Written task 1 |
Answer these about the term paper on Canadian identity:
(a) How many pages long is the paper?
(b) What is the title of Hugh MacLennan's debut novel?
(c) In what year did MacLennan publish The Watch That Ends The Night?

Forms and functions of the negotiation of Canadian identity in Hugh MacLennan’s "The Watch That Ends The Night"

Term Paper (Advanced seminar), 2022

20 Pages, Grade: 1,3


1. Introduction
1.1 Methodology
1.2 Current state of research

2. What is (national) identity?
2.1 Definitions, explanation of theoretical framework
2.2 National identity and nationalism in Canada

3. Aspects of Canadian Identity in The Watch That Ends The Night
3.1 History
3.1.1 World War 2 as an international conflict
3.1.2 Post-colonialism and distinction from Great Britain
3.2 Political idealism in the 1930s
3.3 Religion
3.3.1 The role of faith in The Watch That Ends The Night

4. Conclusion

5. Bibliography

Forms and functions of the negotiation of Canadian identity in Hugh MacLennan's

The Watch That Ends The Night

1. Introduction

Since the question of identity is a recurring topic in literature, literary works are one of the most accessible sources regarding identity formation. Indeed, the protagonists' journey to self-discovery is a widely prevalent trope in fiction. However, the characters' need for belonging is naturally intertwined with their affiliation to a certain group. In the case of national identity, literature can have a powerful impact on a nation's self­awareness. Especially during the process of nation-building, literature can be used as a tool to influence the people. While there are many examples of literary works being deliberately utilized as propaganda, fiction can also have a subliminal, yet significant effect on the readers' national consciousness. In the novels of Hugh MacLennan, the topic of Canadian identity is explored. By choosing a Canadian setting for his debut novel Barometer Rising* 1 and chronicling part of the nation's history, Hugh MacLennan “marks a major advance in Canadian fiction“ (Woodcock 1961: 7). As Dorothy Farmiloe states in her article on the works of Hugh MacLennan, he “has been exploring the meaning of Canadianism; each of his novels has been a variation on this theme” (Farmiloe 1969: 1).

In 1959, MacLennan published The Watch That Ends The Night (cf. Knight 2009: xxv) . In the novel, he does not only tell the story of George and Catherine Stewart and Jerome Martell, but also illustrates the way in which Canada's involvement in international politics and conflicts have impacted the country's national consciousness as a post-colonial nation. In this paper, the forms and functions of the negotiation of Canadian identity in The Watch That Ends The Night will be discussed. At first, the methodology used to identify aspects of identity constitution in the novel will be briefly explained. Subsequently, the current state of research will be touched on. Before important scenes in the novel can be interpreted, the concept of identity including Canada's cultural and historical context will be considered. Simultaneously, key terms will be defined in order to provide a theoretical foundation.

Supplied material |
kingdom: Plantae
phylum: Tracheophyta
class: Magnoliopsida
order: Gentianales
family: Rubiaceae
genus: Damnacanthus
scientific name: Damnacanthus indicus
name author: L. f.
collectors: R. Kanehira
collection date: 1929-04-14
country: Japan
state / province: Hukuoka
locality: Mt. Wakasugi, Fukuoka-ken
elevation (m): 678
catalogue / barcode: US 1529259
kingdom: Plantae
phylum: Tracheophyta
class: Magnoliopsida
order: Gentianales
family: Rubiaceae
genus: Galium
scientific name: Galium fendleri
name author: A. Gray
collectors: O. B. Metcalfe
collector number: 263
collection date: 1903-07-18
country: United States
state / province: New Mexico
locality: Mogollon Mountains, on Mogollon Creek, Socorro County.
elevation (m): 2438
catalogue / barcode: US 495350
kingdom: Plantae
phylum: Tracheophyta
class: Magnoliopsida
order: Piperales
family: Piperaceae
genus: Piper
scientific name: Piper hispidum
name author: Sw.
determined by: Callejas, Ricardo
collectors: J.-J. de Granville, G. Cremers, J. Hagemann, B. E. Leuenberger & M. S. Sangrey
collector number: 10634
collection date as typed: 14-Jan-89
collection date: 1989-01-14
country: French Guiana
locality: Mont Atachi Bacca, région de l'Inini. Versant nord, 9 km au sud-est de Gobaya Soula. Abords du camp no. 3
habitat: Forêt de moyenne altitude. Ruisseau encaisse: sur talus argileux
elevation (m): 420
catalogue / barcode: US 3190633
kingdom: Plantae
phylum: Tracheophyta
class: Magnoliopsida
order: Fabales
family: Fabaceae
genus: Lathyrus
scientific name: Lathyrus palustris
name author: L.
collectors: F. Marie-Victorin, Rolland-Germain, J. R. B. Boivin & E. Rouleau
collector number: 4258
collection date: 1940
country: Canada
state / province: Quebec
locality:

Written task 2 |
Write out everything in the records from the line containing "locality: Mogollon Mountains, on" down to the last line of the records, both included, with no changes.

Written reply 1 |
(a) 20 pages
(b) Barometer Rising
(c) 1959

Written reply 2 |
locality: Mogollon Mountains, on Mogollon Creek, Socorro County.
elevation (m): 2438
catalogue / barcode: US 495350
kingdom: Plantae
phylum: Tracheophyta
class: Magnoliopsida
order: Piperales
family: Piperaceae
genus: Piper
scientific name: Piper hispidum
name author: Sw.
determined by: Callejas, Ricardo
collectors: J.-J. de Granville, G. Cremers, J. Hagemann, B. E. Leuenberger & M. S. Sangrey
collector number: 10634
collection date as typed: 14-Jan-89
collection date: 1989-01-14
country: French Guiana
locality: Mont Atachi Bacca, région de l'Inini. Versant nord, 9 km au sud-est de Gobaya Soula. Abords du camp no. 3
habitat: Forêt de moyenne altitude. Ruisseau encaisse: sur talus argileux
elevation (m): 420
catalogue / barcode: US 3190633
kingdom: Plantae
phylum: Tracheophyta
class: Magnoliopsida
order: Fabales
family: Fabaceae
genus: Lathyrus
scientific name: Lathyrus palustris
name author: L.
collectors: F. Marie-Victorin, Rolland-Germain, J. R. B. Boivin & E. Rouleau
collector number: 4258
collection date: 1940
country: Canada
state / province: Quebec
locality:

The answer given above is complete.